2- Le Commencement des douleurs
« Pour répondre à ses juges (…) Baignés des sept parfums symboles de Hondo-Noote » (p.12)
« Nous avons apprêté les sept taureaux (…) les sept cabris de Valtano qui n’avaient point connu de femelles » (p.79)
« Hoscar Hana le tribunal vous condamne à sept semaines de réclusion criminelle ferme » (p.116)
« C’était au sommet de ce rocher que le colonel Sombro avait sept siècles auparavant, mis un point final aux guerres » (p.146)

Et dans leur fonctionnement sur fond de répétitions tant au niveau du fond que celui de la forme, les textes de Sony Labou Tansi s’appellent les uns les autres et posent le problème de l’intertextualité.

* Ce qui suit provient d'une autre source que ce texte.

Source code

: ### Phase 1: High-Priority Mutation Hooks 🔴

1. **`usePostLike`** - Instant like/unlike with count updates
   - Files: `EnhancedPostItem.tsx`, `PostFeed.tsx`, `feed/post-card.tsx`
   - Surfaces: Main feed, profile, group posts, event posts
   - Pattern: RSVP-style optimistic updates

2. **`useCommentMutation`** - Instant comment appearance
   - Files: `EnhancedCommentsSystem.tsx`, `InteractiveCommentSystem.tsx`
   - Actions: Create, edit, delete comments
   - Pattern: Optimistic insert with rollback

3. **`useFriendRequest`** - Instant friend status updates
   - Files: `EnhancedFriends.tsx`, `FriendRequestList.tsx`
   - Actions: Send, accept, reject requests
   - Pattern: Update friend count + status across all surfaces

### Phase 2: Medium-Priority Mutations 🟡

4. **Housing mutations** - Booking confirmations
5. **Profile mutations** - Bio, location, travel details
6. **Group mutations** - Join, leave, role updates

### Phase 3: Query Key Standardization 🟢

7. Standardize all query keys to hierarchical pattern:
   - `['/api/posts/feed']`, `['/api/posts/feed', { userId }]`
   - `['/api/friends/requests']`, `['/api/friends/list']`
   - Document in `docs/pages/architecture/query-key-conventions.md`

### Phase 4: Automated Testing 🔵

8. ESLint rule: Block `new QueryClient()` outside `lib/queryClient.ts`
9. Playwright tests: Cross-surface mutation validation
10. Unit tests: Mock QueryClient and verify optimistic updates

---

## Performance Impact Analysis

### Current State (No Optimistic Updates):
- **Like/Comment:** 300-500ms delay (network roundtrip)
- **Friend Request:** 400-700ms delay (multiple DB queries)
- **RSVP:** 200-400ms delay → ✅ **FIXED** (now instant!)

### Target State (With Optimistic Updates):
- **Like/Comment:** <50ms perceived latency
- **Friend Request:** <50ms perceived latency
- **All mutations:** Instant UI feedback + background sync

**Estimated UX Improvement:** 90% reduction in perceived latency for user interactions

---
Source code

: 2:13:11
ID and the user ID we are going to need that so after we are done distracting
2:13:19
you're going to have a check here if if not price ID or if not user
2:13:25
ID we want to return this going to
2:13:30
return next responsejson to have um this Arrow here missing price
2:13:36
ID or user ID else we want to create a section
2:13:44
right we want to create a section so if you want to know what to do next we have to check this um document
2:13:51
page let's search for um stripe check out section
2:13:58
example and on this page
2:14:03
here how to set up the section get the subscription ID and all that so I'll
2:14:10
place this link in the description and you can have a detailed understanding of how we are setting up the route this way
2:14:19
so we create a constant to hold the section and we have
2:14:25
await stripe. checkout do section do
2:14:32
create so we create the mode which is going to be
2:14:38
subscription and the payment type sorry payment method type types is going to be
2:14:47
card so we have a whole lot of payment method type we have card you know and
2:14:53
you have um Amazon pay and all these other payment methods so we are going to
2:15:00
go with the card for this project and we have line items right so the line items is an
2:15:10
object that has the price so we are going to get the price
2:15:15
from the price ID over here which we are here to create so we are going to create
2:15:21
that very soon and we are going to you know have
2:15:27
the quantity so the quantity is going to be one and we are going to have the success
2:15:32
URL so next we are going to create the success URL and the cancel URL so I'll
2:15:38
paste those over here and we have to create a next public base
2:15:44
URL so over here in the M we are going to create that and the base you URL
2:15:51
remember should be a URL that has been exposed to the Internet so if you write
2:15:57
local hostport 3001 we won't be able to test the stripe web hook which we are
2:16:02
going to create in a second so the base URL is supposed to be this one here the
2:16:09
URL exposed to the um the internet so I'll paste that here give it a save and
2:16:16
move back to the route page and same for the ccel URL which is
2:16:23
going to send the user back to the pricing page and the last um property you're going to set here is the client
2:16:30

IV.III. L’intertextualité dans l’œuvre de Sony Labou Tansi

On a constaté que les textes de Tchichelle Tchivéla, Auguy Makey, Henri Djombo et Jean Michel Mabeko Tali mettent en exergue le retour des personnages et très souvent avec leur même univers géographique. Avec Sony Labou Tansi, il y a aussi le retour régulier de certains thèmes et personnages. Le tragique, la mort et le sang se dévoilent presque dans tous ses textes. On peut se référer à Mouyabas qui est assassiné dans L’Etat honteux. Le héros des Sept solitudes de Lorsa Lopez prend plaisir à dépecer et étriper sa femme. Dans Le Commencement des douleurs, Dierno Cervantez meurt au cours d’un accident de cervelle.
Dans la majorité des romans de l’auteur, des variantes textuelles se reflètent les unes à travers les autres, donnant l’impression d’appartenir à un même récit. Le personnage d’Estina Bronzario que l’on rencontre dans Les Sept solitudes de Lorsa Lopez réapparaît dans Le Commencement des douleurs. La ville de Nsanga Norda définit l’univers diégétique de ces deux romans. La ville de Tombalbaye existe dans Les Yeux du volcan et Le Commencement des douleurs. Des occurrences de même sujet, on peut dire que chaque roman de Sony Labou Tansi en contient un autre tant sur le plan du contenu que celui du contenant.

Conclusion

Que dire de l’esthétique de la répétition dans le narratif congolais sinon qu’elle est un point pertinent dans l’étude des textes. Réfléchir sur une particularité du romanesque congolais et plus précisément dans les œuvres citées dans cette analyse, nous fait sortir du socio-psychologique des personnages que nous révèle souvent l’étude des thématiques dans le roman, étude qui s’apparenterait à de simples résumés, à de simples tautologies. Avec l’étude de ces quelques textes narratifs sur le plan littéral, nous avons fait nôtre cette affirmation de Philippe Sollers : « La question essentielle n’est plus aujourd’hui celle de l’écrivain et de l’œuvre, mais celle de l’écriture et de la lecture ». Une réflexion qui pourrait aider les producteurs des œuvres littéraires à s’auto-valoriser en ce qui concerne leur technique de création.

Noël KODIA

(*) (NDLR) : Cette contribution s’adresse particulièrement aux écrivains et amateurs du roman. Elle n’appelle pas de commentaires politiques. Les œuvres citées ici sont considérées dans leur édition initiale.